A public hearing during a meeting in November brought out several speakers opposed to the project, and Councilman Joey Cochran said there had been “big changes since our last meeting.”

Among those changes were flipping larger lots to the east of a creek running through the property and smaller lots on the west, increasing the minimum lot width for cluster homes from 52 feet to 63 feet, increasing the minimum lot size for the single-family units from 7,000 square feet to 8,000 square feet and adding fencing along bordering properties.

A previous request for the project included townhomes and would have had a total of 205 units, but developers said at a previous meeting they had dropped that part of the plan.

The development is also planned to include neighborhood amenities including 28.3 acres of open space, walking trails and a sidewalk network.

The site will be accessible from two points on Pilgrim Road.

Ledbetter, who voted in opposition, said she had only originally voted to annex the property to allow the owner to build a barn and felt the project was too dense and would increase traffic on Pilgrim Road.

“I wish we’d never annexed it, and I certainly don’t want this high-density zoning,” Ledbetter said. “I don’t want the city of Cumming to become like Gwinnett County where there’s little houses crammed everywhere. To say this is affordable housing is untrue. When you charge $300,000 and $400,000 for a townhome, that is not affordable.”

Councilman Christopher Light contended that there were no townhomes and the property met the city’s density standards.

During the previous public hearing, neighbors opposed to the project raised issues with the placement of a sign with information on the zoning, which several speakers said was hard to see from Pilgrim Road and had concerns for the density of the project.

“I’ve been there 22 years,” said TJ Kemp, who lives in the nearby Emerald Springs neighborhood. “[My home] is my biggest investment. I don’t have anything bigger, and the fact that there is going to be 2.5 houses that butt up against my backyard, and my backyard is … not that big, there are just simply too many houses in that subdivision.

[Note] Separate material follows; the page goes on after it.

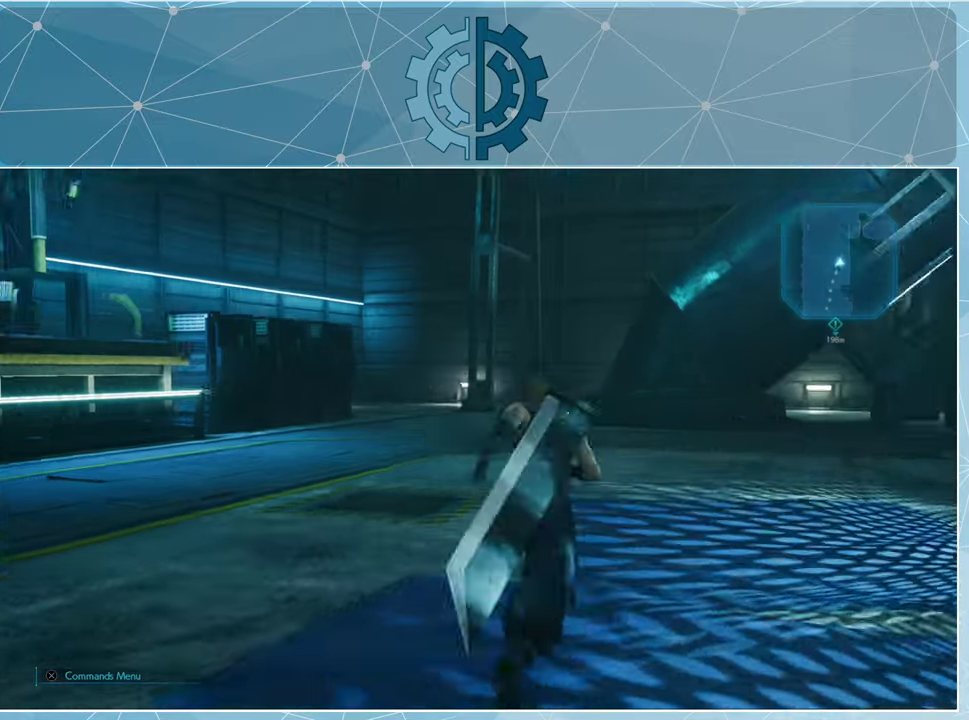
{"buttons": ["R1"], "left_stick": "up", "right_stick": "center", "events": [[33, "right_stick", "center"], [200, "right_stick", "left"], [400, "right_stick", "center"]]}
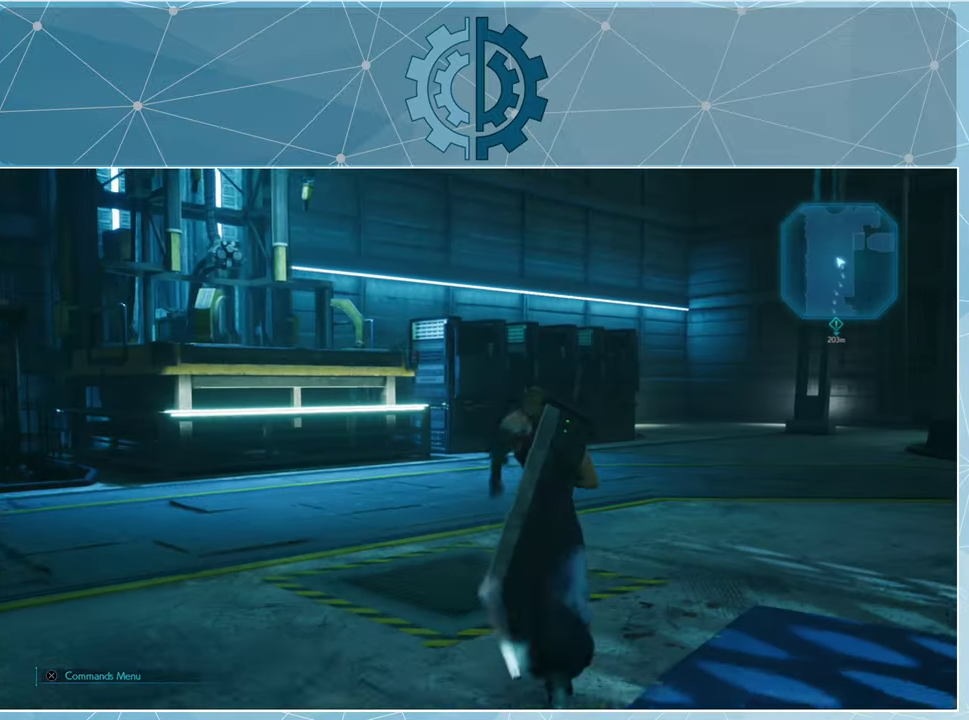
{"buttons": ["R1"], "left_stick": "up", "right_stick": "left", "events": [[67, "right_stick", "left"]]}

“We know a subdivision is going in, but that is almost absurd on what you’re doing to that property and what is being proposed [and] what’s going to happen to the rest of the real estate around there.”

At that time, developer David Hole said he understood neighbors’ concerns with the project but said he was against postponing a decision because the project had already been delayed and was nearing the end of his contract.

“I understand, I just hate to be the one punished for the sign being in the wrong spot,” he said. “As far as I can think, the buffering is the only thing I can do between me and them. I am doing everything I possibly can to put the trees in so nobody’s looking at the back of each other.”

At the public hearing, before council members voted to postpone the decision, Ledbetter made a motion to deny the zoning but did not receive a second.

The land became part of the city in 2019 as part of a total of 113.5 acres, which included the Sawnee View Memorial Gardens cemetery, that was annexed from Forsyth County.

After being annexed the property was rezoned to the city's annexed property (AP) district.

The AP zoning means a property must have the same standards as the county zoning but must be rezoned to a new city designation within 18 months.

Under state law, newly-annexed properties into the city are required to have a similar zoning to the one it had in the county for at least a year.

The property was rezoned again in January to R-1, which Cumming Mayor Troy Brumbalow said at the time was the “most comparable thing” to the previous county zoning.